Recently widely publicized water footprinting by the world's fifth largest wine company and New-World-wine sustainability pioneer Concha y Toro has made this Chilean wine company the most famous footprinter in the world wine industry. Since the early part of this century, CyT has been calculating, tracking, and publishing metrics-based reports to reduce costs and risks and to inform and engage consumers worldwide, a critical part of their stewardship. Key indicators of performance and opportunities for improvement in their environmental profiles include carbon footprints (now 1 kg per bottle compared to the industry-wide average of 3 kg/750 l bottle) and also water footprints for their individual vineyards, wineries, corporate offices, as well as new partner and subsidiary wineries in Argentina, California (Fetzer, Bonterra), and elsewhere. Clean water scarcity is an issue in Chile as well as here in California, and superior performance in water conservation is a powerful selling point for wine consumers.
image by Neels Castillon
Leadership, followership and swarm intelligence
Consumer choices tilt the beam on the sustainability fulcrum towards degradation or restoration: 7 billion consumers choosing each product for best or less and probably deciding the fate of wineries--whether to keep growing high quality wine-grapes that are hyper-sensitive to small changes in temperature, or relocate to Wyoming or British Columbia, or how to negotiate limited water supplies with stressed consumers, busineses, and ecosystems, and other drought-related decisions.
Swarm intelligence provides a model of how species survival can depend on a few simple behavioral rules, with a few experienced members of an animal community providing de facto leadership.
Although doing the right thing is guaranteed by Evolution to engender feel-good feelings,and most people would like to do the right thing and feel good about themselves, what that right thing is at any point in time is often unclear, complicated, and too resource-consumptive. The pain outweighs the pleasure. Nothing is done.
A simple case in point: faced with several bottles of wine of similar quality and price (or other product), how can a consumer who would like to make responsible choices be sure of which one embodies the best environmental practices? Only the most forward-looking wineries publish useful information for consumer decision-making.
Wine producers looking to do the right thing face similar challenges: they want to do what is right by their winery, meaning world-class wines with the least cost to themselves and the environment, but what exactly is the right thing for a winery to do? Most artisanal, family-style wineries are already models of Best Practices. Yet most wineries are reluctant to publicize their practices, so how is a consumer to know? Too often, wineries' sense of stewardhip stops at the winery (or other business) gate. They practice Best Practices in private.
What lies beyond the gate
What lies beyond the gate are all present and future environments, including atmospheric greenhouse gases, weather extremes associate with Climate Change: drought and flood, the local watershed with its supply and demand and recharge possibilities, a global population of over 7 billion consumers, and the individual consumer, who has very scant idea of which products are produced according to Best Practices and which processes are in fact destroying high quality environments or how strong the link is between high quality and Best Practices. If quality of life is to be saved, 7 billion consumers (a proxy for Homo sapiens as a species) need to know what is really happening, at a detailed level of accounting, for wine and other products and they need to make quality of life the conscious goal of each decision made. Our future is in their hands and minds.
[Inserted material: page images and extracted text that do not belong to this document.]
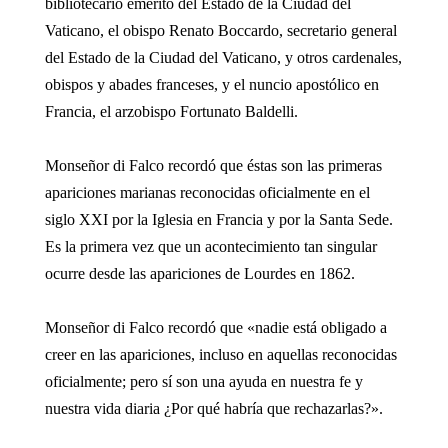
bibliotecario emérito del Estado de la Ciudad del
Vaticano, el obispo Renato Boccardo, secretario general
del Estado de la Ciudad del Vaticano, y otros cardenales,
obispos y abades franceses, y el nuncio apostólico en
Francia, el arzobispo Fortunato Baldelli.
Monseñor di Falco recordó que éstas son las primeras
apariciones marianas reconocidas oficialmente en el
siglo XXI por la Iglesia en Francia y por la Santa Sede.
Es la primera vez que un acontecimiento tan singular
ocurre desde las apariciones de Lourdes en 1862.
Monseñor di Falco recordó que «nadie está obligado a
creer en las apariciones, incluso en aquellas reconocidas
oficialmente; pero sí son una ayuda en nuestra fe y
nuestra vida diaria ¿Por qué habría que rechazarlas?».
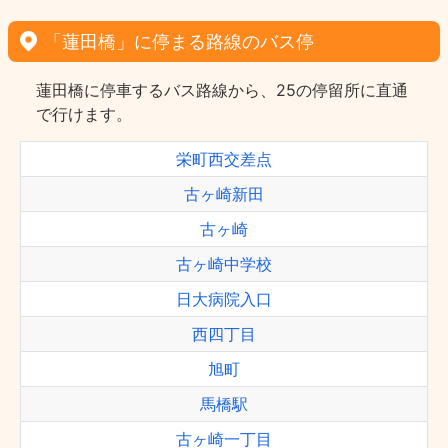
「蓮田橋」に停まる路線のバス停
蓮田橋に停車するバス路線から、25の停留所に直通
で行けます。
栄町西交差点
古ヶ崎新田
古ヶ崎
古ヶ崎中学校
日大病院入口
西四丁目
旭町
馬橋駅
古ヶ崎一丁目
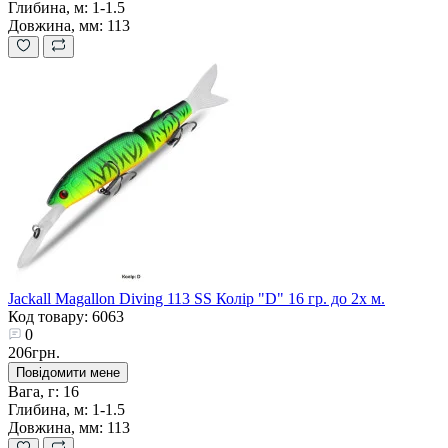
Глибина, м:
1-1.5
Довжина, мм:
113
Jackall Magallon Diving 113 SS Колір "D" 16 гр. до 2х м.
Код товару: 6063
0
206грн.
Повідомити мене
Вага, г:
16
Глибина, м:
1-1.5
Довжина, мм:
113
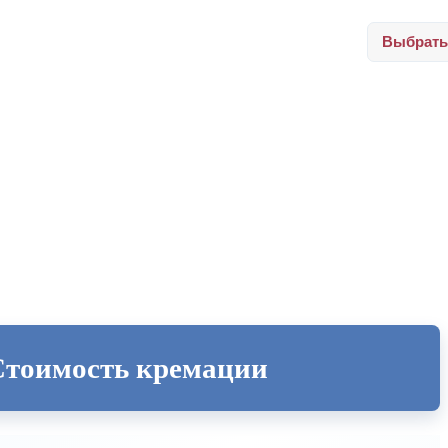
Выбрать
Стоимость кремации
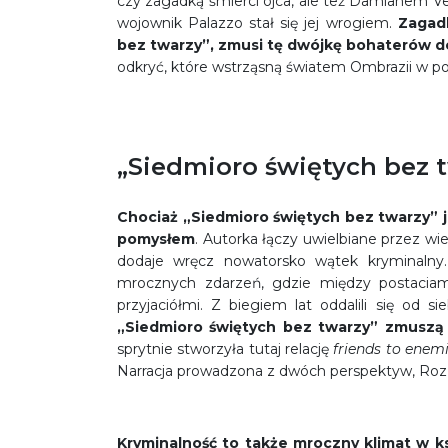
czy zagadką śmierci ojca, ale też Damianem Vent
wojownik Palazzo stał się jej wrogiem.
Zagadk
bez twarzy”, zmusi tę dwójkę bohaterów d
odkryć, które wstrząsną światem Ombrazii w p
„Siedmioro świętych bez t
Chociaż „Siedmioro świętych bez twarzy” 
pomysłem
. Autorka łączy uwielbiane przez wi
dodaje wręcz nowatorsko wątek kryminalny
mrocznych zdarzeń, gdzie między postaciam
przyjaciółmi. Z biegiem lat oddalili się od si
„Siedmioro świętych bez twarzy” zmuszą 
sprytnie stworzyła tutaj relację
friends to enem
Narracja prowadzona z dwóch perspektyw, Roz 
Kryminalność to także mroczny klimat w k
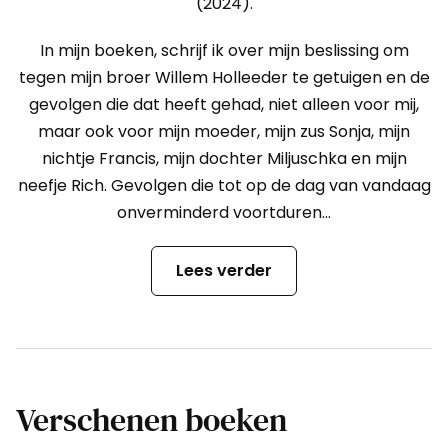
(2024).
In mijn boeken, schrijf ik over mijn beslissing om
tegen mijn broer Willem Holleeder te getuigen en de
gevolgen die dat heeft gehad, niet alleen voor mij,
maar ook voor mijn moeder, mijn zus Sonja, mijn
nichtje Francis, mijn dochter Miljuschka en mijn
neefje Rich. Gevolgen die tot op de dag van vandaag
onverminderd voortduren…
Lees verder
Verschenen boeken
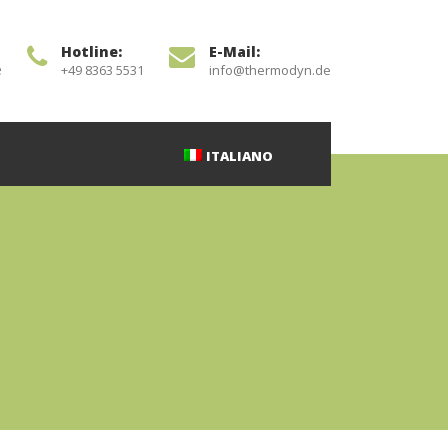
Hotline:
E-Mail:
e
+49 8363 5531
info@thermodyn.de
ITALIANO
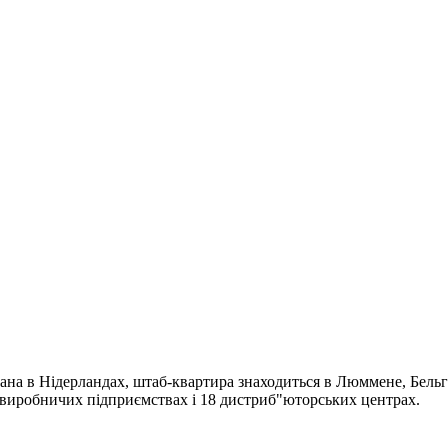
ана в Нідерландах, штаб-квартира знаходиться в Люммене, Бельгі
4 виробничих підприємствах і 18 дистриб"юторських центрах.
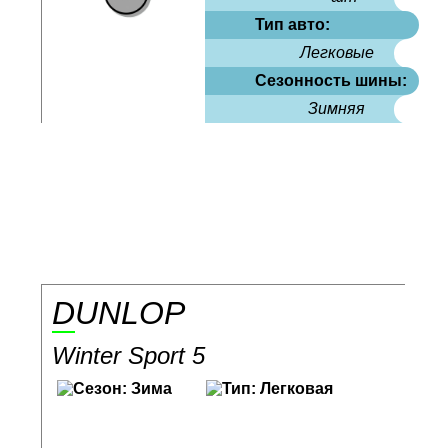
Тип авто:
Легковые
Сезонность шины:
Зимняя
DUNLOP
Winter Sport 5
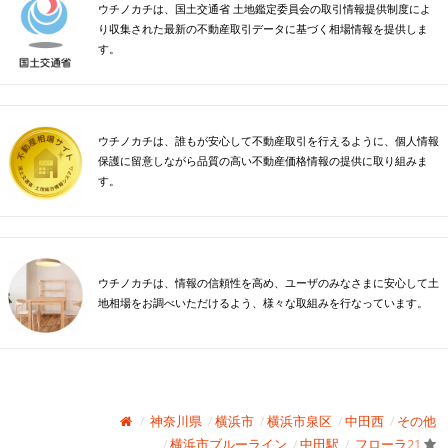
ウチノカチは、国土交通省 土地鑑定委員会の取引情報提供制度によ
り収集された最新の不動産取引データに基づく相場情報を提供しま
す。
ウチノカチは、誰もが安心して不動産取引を行えるように、個人情報
保護に留意しながら品質の高い不動産価格情報の提供に取り組みま
す。
ウチノカチは、情報の信頼性を高め、ユーザのみなさまに安心して土
地相場をお調べいただけるよう、様々な取組みを行なっています。
神奈川県
横浜市
横浜市泉区
中田西
その他
横浜市ブルーライン
中田駅
フローラ21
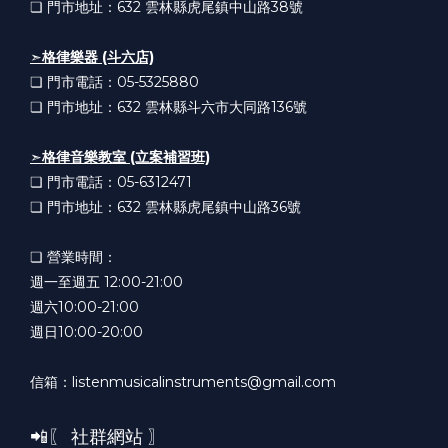
❏ 門市地址：632
雲林縣虎尾鎮中山路38號
➣
格律樂器 (斗六店)
❏ 門市電話：05-5325880
❏ 門市地址：632
雲林縣斗六市大同路136號
➣
格律音樂教室 (立案補習班)
❏ 門市電話：05-6312471
❏ 門市地址：632
雲林縣虎尾鎮中山路36號
❏ 營業時間：
週一至週五 12:00-21:00
週六10:00-21:00
週日10:00-20:00
信箱：listenmusicalinstruments@gmail.com
📲〖 社群網站 〗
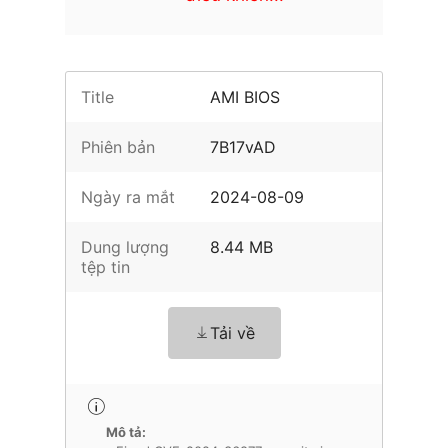
Title
AMI BIOS
Phiên bản
7B17vAD
Ngày ra mắt
2024-08-09
Dung lượng
8.44 MB
tệp tin
Tải về
Mô tả:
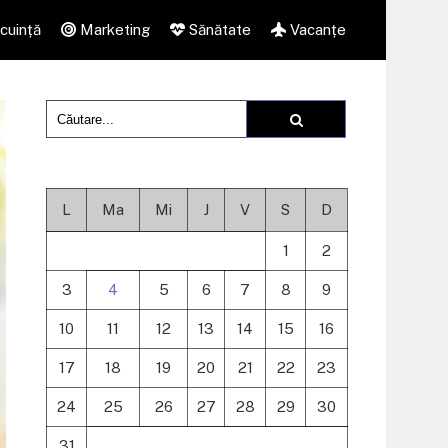
cuință
Marketing
Sănătate
Vacanțe
L
Ma
Mi
J
V
S
D
1
2
3
4
5
6
7
8
9
10
11
12
13
14
15
16
17
18
19
20
21
22
23
24
25
26
27
28
29
30
31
Facilitating the Move to Metrics-based Winery Management: Because of threats from Climate Change, winemakers who until now have taken an intuitive, natural approach to farming and reporting ("we farm sustainably") will be increasingly pressured to align their practices with numerical indicators such as kilograms or pounds of nitrous oxide, methane, and carbon dioxide emissions from both vineyard and winery, cubic meters of water applied to viniculture and viticulture, number of endangered species on winery land, carbon sequestered in soils, nitrification and denitrification, and other numerical data. Once benchbarked, these indicators will then be monitored by manafers and regulators over time for change and improvement. Simultaneous to measuring and tracking are increased profits from reduced costs through streamlining.
Metrics-based life cycle assessment provides opportunities for managers to increase profits by expanding markets, to streamline operations and cut costs; to create databases for policy-makers, regulators and researchers; to optimize values for both winery and consumers, including satisfaction; and in some cases, to allow consumers to more easily compare environmental performance across wine and beer industries in order to choose products most likely to secure a vibrant future.
Metrics provide managers with hotspots and help to prioritize ways to minimize common and new business risks: unnecessary expense, such as heavier than needed bottles that increase transport costs, and contribute heavily to carbon emissions, shipping by air, running out of water, not re-using or rcycling waste water, having to switch to drought-friendly varietals, or having to re-locate winery and lifestyle in Montana or polewards,increased government regulation and compliance
Wine footprints range from reports of 1.1gallons water/gallon wine (J Lohr) to the reported industry average (water Footprint) of 720 liters/750 ml bottle of wine. The huge range invites further research for clarification of accounting methods as well as performance.